In the 1880s however the discovery of vast gold reserves in Transvaal brought large numbers of foreign settlers, largely British, across the border, and an attempted coup at the instigation of Cecil Rhodes in 1895. Military escalation followed, negotiations failed and the two Boer republics, convinced that the British intended annexation, declared war in the Cape Colony in October 1899.
The immediate result was the siege of British troops in Ladysmith, Mafeking and Kimberley, while field forces attempting to come to their relief were defeated in several open battles by Boer contingents. Kimberley, the first town to be relieved, could open its gates only in mid-February; Mafeking, famously, had to hold out until May. The Boers moved to cut off the Imperial garrisons from potential help, and a force blocking the railway line at Elandslaagte was defeated by Imperial forces on October 21, but long supply lines and unknown opposition convinced the Imperial commander to withdraw despite his victory.

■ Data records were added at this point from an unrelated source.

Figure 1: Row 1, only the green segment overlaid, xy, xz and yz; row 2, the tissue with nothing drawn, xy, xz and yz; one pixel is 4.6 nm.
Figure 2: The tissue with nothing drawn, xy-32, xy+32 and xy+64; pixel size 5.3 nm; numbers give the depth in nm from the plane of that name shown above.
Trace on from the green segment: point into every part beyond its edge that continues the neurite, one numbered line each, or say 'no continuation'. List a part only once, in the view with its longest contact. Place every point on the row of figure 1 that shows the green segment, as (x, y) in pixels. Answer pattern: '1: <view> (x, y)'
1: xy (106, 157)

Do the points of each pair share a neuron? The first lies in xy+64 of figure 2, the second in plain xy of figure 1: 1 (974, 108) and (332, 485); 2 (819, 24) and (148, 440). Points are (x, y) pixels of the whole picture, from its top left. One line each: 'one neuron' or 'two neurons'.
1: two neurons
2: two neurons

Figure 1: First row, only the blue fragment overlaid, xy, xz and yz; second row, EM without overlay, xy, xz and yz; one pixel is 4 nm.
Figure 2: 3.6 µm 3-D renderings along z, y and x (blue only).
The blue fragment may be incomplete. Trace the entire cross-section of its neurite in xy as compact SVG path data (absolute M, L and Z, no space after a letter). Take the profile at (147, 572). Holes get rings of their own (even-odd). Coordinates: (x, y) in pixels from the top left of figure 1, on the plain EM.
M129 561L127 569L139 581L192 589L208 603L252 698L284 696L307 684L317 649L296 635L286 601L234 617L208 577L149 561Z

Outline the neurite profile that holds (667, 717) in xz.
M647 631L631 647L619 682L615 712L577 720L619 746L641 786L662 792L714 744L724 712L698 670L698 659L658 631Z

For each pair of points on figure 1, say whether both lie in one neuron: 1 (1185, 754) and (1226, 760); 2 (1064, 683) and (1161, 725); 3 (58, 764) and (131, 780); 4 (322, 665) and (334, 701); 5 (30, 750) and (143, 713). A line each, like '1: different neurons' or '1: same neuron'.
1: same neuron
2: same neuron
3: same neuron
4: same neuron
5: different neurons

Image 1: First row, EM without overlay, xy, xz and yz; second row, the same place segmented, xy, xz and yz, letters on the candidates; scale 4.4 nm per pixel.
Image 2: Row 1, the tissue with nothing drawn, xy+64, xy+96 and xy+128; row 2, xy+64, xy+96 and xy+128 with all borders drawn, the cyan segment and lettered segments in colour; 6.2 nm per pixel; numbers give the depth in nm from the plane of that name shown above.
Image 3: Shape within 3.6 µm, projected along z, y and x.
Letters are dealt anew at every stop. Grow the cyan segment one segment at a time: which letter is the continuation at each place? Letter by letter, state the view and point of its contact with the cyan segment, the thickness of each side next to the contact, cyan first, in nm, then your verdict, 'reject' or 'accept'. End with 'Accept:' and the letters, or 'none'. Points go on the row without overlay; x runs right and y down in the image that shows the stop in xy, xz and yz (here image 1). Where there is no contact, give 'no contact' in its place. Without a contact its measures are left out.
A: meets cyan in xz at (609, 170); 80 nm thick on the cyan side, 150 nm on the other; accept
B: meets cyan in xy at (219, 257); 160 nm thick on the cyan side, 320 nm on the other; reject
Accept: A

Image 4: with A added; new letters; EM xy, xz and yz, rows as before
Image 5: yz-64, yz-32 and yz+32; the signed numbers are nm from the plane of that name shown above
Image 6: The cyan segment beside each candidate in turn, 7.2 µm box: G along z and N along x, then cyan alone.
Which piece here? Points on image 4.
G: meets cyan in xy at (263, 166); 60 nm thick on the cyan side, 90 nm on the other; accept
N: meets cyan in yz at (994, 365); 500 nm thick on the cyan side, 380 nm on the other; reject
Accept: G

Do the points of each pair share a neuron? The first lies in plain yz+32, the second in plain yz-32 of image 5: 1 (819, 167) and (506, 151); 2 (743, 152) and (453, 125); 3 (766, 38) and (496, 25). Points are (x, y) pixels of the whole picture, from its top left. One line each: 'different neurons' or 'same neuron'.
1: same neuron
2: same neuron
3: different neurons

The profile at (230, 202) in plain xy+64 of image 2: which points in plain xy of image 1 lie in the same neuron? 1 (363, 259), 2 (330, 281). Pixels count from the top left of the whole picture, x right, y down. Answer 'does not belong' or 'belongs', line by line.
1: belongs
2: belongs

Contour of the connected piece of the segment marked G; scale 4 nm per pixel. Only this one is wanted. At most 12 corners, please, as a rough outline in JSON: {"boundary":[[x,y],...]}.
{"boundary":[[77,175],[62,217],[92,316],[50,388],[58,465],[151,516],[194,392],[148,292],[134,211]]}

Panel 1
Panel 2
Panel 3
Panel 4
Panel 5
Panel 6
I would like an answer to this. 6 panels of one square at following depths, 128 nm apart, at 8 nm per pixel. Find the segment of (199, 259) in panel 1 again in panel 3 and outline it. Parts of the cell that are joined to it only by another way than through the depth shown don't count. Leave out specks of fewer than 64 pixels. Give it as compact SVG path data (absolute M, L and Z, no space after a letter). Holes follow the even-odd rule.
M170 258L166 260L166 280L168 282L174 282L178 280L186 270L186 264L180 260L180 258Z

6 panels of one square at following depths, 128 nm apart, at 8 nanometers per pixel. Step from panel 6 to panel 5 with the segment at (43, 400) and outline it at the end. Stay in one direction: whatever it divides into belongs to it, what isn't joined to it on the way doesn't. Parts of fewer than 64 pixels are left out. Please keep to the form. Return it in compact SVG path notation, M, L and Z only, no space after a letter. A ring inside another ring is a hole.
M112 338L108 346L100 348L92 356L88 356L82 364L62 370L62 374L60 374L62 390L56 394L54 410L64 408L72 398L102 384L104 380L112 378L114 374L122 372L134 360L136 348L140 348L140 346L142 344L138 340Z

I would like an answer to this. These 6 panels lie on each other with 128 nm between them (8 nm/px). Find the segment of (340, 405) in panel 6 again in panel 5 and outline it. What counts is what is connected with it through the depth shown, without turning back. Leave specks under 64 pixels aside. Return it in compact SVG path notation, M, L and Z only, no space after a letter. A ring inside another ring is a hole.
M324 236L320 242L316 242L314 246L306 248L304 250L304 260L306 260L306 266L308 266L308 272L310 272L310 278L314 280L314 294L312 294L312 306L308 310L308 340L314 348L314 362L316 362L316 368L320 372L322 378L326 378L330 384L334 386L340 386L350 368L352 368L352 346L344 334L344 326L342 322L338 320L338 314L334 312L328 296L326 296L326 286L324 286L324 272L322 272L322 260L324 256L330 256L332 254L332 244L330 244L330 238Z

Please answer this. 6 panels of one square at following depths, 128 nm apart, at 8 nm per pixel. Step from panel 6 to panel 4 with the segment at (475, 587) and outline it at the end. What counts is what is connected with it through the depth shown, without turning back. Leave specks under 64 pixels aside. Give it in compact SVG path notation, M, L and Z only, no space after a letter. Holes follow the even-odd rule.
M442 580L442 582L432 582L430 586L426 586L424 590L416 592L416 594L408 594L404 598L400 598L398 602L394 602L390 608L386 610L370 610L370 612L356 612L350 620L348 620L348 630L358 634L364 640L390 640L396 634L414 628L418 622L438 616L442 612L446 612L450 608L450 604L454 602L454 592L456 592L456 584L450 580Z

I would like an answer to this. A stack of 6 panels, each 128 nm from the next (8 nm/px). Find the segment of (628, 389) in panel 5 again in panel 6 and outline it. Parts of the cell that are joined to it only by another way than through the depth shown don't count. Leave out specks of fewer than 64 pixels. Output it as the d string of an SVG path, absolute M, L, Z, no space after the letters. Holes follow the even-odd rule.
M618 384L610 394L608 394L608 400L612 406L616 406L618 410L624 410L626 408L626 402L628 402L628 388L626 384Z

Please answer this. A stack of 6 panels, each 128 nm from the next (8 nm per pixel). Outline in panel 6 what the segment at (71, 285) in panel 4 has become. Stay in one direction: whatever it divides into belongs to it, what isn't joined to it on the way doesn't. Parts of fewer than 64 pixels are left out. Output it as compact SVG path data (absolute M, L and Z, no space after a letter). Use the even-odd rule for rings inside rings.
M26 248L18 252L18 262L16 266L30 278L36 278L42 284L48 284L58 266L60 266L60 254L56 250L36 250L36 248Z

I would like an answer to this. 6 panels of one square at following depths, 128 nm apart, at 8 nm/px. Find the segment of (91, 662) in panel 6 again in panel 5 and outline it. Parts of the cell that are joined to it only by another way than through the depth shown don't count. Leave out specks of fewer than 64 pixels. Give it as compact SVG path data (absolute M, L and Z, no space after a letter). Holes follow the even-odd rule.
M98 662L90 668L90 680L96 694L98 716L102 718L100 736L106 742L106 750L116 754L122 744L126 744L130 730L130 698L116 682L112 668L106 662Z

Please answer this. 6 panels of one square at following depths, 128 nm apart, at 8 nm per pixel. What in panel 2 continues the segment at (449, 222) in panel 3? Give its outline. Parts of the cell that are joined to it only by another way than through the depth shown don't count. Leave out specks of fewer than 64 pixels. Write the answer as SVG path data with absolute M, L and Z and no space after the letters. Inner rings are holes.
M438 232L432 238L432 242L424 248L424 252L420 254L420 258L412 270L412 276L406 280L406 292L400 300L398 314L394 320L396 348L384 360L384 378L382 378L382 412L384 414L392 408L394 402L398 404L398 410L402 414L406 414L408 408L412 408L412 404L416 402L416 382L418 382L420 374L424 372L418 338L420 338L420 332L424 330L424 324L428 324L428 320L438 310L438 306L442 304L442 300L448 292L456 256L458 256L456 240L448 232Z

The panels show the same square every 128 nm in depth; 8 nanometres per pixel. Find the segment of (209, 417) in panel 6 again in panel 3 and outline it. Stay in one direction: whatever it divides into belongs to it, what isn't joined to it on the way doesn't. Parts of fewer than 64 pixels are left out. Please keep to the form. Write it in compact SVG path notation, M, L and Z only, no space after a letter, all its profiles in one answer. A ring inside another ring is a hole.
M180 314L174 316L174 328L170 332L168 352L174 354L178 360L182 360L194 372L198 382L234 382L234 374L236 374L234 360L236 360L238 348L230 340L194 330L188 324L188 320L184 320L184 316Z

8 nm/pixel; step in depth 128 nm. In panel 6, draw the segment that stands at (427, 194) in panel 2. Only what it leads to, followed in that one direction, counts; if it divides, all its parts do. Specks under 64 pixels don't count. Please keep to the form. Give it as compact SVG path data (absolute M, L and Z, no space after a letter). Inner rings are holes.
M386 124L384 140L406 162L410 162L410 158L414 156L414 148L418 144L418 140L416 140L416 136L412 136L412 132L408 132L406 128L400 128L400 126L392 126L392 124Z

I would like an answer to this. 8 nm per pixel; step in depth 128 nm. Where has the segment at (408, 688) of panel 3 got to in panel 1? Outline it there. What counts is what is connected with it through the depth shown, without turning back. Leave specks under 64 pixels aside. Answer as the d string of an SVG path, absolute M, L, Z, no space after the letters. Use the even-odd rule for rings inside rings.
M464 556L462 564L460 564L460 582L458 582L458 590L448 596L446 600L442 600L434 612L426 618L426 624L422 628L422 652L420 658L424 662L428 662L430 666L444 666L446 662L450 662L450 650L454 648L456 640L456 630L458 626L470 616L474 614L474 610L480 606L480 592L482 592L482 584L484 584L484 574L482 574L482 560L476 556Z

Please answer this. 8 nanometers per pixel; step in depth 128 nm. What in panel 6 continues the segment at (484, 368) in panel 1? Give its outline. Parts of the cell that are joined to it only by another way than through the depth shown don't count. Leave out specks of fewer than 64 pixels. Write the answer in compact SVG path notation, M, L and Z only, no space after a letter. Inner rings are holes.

A relief force sent to Ladysmith was roundly defeated by Louis Botha in January 1900 while attempting to cross the Tugela River at Colenso, and again at Val Krantz on 5 February. After a portion of the Boer forces were penned up in a siege at Paardeberg by General Lord Horatio Kitchener and captured, Ladysmith was finally relieved on 15 February, by which time a fuller Imperial offensive was driving the Boers back. Their resistance in the field was more or less quelled by May 1900, but Louis Botha fought one last set-piece battle at Bergendal, also known as the Battle of Belfast after the larger town nearby, where, outnumbered four-to-one, the Boers were driven out, thereafter to abandon conventional engagements. Their forces maintained a bitter and obdurate guerilla campaign in several areas of the two Republics until mid-1902, when a surrender was finally agreed.
This medal was awarded to Private P. Green of the Manchester Regiment, who appears, unlike most of those who fought at Elandslaagte, to have later got through to Ladysmith and joined the defenders there, and finally to have fought against Botha's 5,000 at Bergendal. Lester Watson acquired his medal at some point before 1928.